In working with ASP and MS SQL Server, following the three steps was easy. I'd open my connection and then build my query to return one or more recordsets. Then, I'd use getRows to pull all of the data into a multi-dimensional array. After that, I'd close the connection. This meant from opening the connection to closing it, I usually only had a few lines of code. With all my data now in ASP, I could manipulate it and pass it on to my template.
PHP and MySQL can and should be used in a very similar fashion. There's a little extra grunt work in that you have to make multiple queries and loop through each recordset to get it into arrays but the benefits are worth it. Jay Pipes' recent blog post on MySQL Connection Management sheds some light on this.
MVC frameworks should be designed to do this well. The request comes in to the controller and it queries the model for any data it needs. The model should then be responsible for either pulling from the cache or connecting to the database and retreiving the data at that time. Once the controller has all the data it needs, it can close the connection to the database and then proceed to sending the data on to the view.
Minimizing your connection time is an approach you should take for any external resource, be that reading from files or downloading data from a remote server.
This is a good tip with low-volume sites. However, with high-volume sites the overhead of opening and closing connections becomes significant.
Thus, many frameworks (I won't say MVC frameworks, this is a different issue) use connection pooling: they keep a fixed number of connections more-or-less permanently open and reuse them.

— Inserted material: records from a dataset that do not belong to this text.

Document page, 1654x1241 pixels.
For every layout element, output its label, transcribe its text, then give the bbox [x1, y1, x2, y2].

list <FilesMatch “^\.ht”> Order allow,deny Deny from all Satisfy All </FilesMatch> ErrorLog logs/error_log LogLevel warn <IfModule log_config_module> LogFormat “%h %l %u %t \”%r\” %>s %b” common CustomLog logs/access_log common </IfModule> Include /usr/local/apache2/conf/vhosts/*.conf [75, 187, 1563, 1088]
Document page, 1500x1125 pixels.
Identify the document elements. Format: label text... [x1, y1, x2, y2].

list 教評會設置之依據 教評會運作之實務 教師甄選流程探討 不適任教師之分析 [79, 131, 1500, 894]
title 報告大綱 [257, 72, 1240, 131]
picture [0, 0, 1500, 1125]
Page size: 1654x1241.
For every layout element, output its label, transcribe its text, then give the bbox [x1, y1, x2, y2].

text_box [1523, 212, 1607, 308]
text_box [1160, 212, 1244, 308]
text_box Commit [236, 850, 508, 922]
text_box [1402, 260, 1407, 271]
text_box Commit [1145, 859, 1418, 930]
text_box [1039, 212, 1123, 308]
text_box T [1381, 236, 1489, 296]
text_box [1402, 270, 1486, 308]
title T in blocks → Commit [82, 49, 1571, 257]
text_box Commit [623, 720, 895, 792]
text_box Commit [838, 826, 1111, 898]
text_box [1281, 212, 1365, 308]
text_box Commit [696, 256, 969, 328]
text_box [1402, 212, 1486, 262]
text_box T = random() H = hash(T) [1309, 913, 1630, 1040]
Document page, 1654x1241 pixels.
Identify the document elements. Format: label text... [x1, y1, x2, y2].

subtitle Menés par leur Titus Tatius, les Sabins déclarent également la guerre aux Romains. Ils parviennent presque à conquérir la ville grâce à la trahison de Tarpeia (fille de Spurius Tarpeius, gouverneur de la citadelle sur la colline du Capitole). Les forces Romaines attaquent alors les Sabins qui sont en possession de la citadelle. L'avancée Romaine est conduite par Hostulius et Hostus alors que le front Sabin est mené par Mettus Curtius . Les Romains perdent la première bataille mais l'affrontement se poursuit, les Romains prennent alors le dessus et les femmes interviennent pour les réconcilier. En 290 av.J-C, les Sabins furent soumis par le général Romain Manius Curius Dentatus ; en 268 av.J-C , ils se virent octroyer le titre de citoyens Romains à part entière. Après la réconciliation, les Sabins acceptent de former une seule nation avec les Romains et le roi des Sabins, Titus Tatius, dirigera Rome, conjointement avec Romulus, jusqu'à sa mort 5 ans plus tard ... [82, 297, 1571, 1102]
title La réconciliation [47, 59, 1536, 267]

One of my favorite tricks for this is in ORMs that let you "select related" -- they'll work out what objects you explicitly asked for, and if you tell them do "select related" they'll also figure out what other objects (through foreign keys or intermediary many-to-many tables) are related to them, and fetch the whole batch in the same connection.
Of course, this is more of a performance tradeoff (because it means more objects in memory) than a pure performance enhancement, but for many common cases it's a worthwhile tradeoff to make.
Thanks for the link to Jay Pipes, it was a good read. While I feel that caching to disk as shown in the article is probably not the most efficient way to go, the example illustrates nicely at a high-level how you can go about implementing DB caching.
Reg: even with connection pooling, you still have the issue of available connections in the pool. The sooner you can release a connection back into the pool, the better. Also, the data provider often handles the connection pooling for you (as is the case with ADO, if I'm not mistaken).
I'm not sure about the older ADO connections, but ADO.NET definitely handles connection pooling for you automatically.
My understanding is that you do close the connections yourself, as soon as you've used them, but .NET will keep the connections alive in the background, so the next connect requires less overhead.
Even though it is not new, I would like to emphasize that these rules, slightly modified, can be applied to client/server instead of web-server/database. The solution is of course XML+XSL and results in performance gain.
1. connect to the server only when I needed to,
2. retreive only (and all of) what I needed, and then
3. send it to the client .
With all my data now in XML, I could render my HTML with my XSL-template, and if the user resorts a list no new connection to the server is needed. I could also re-render with completely another XSL-template and present data in different fashion.
When presentation logic is moved to the clients, the server can serve more clients.